Required work: The listing below is to be transcribed exactly.

Source data:
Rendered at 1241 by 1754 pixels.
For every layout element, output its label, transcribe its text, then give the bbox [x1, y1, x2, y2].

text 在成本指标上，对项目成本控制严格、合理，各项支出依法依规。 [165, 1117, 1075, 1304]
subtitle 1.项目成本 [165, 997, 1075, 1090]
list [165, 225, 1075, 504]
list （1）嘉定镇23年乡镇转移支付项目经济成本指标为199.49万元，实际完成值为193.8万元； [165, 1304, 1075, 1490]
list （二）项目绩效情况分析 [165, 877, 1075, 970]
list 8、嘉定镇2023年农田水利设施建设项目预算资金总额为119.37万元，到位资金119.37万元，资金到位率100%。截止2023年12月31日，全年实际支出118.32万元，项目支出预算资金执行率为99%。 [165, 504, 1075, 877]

Response for this exercise:
Rendered at 1241 by 1754 pixels.
For every layout element, output its label, transcribe its text, then give the bbox [x1, y1, x2, y2].

text 在成本指标上，对项目成本控制严格、合理，各项支出依法依规。 [165, 1117, 1075, 1304]
subtitle 1.项目成本 [165, 997, 1075, 1090]
list [165, 225, 1075, 504]
list （1）嘉定镇23年乡镇转移支付项目经济成本指标为199.49万元，实际完成值为193.8万元； [165, 1304, 1075, 1490]
list （二）项目绩效情况分析 [165, 877, 1075, 970]
list 8、嘉定镇2023年农田水利设施建设项目预算资金总额为119.37万元，到位资金119.37万元，资金到位率100%。截止2023年12月31日，全年实际支出118.32万元，项目支出预算资金执行率为99%。 [165, 504, 1075, 877]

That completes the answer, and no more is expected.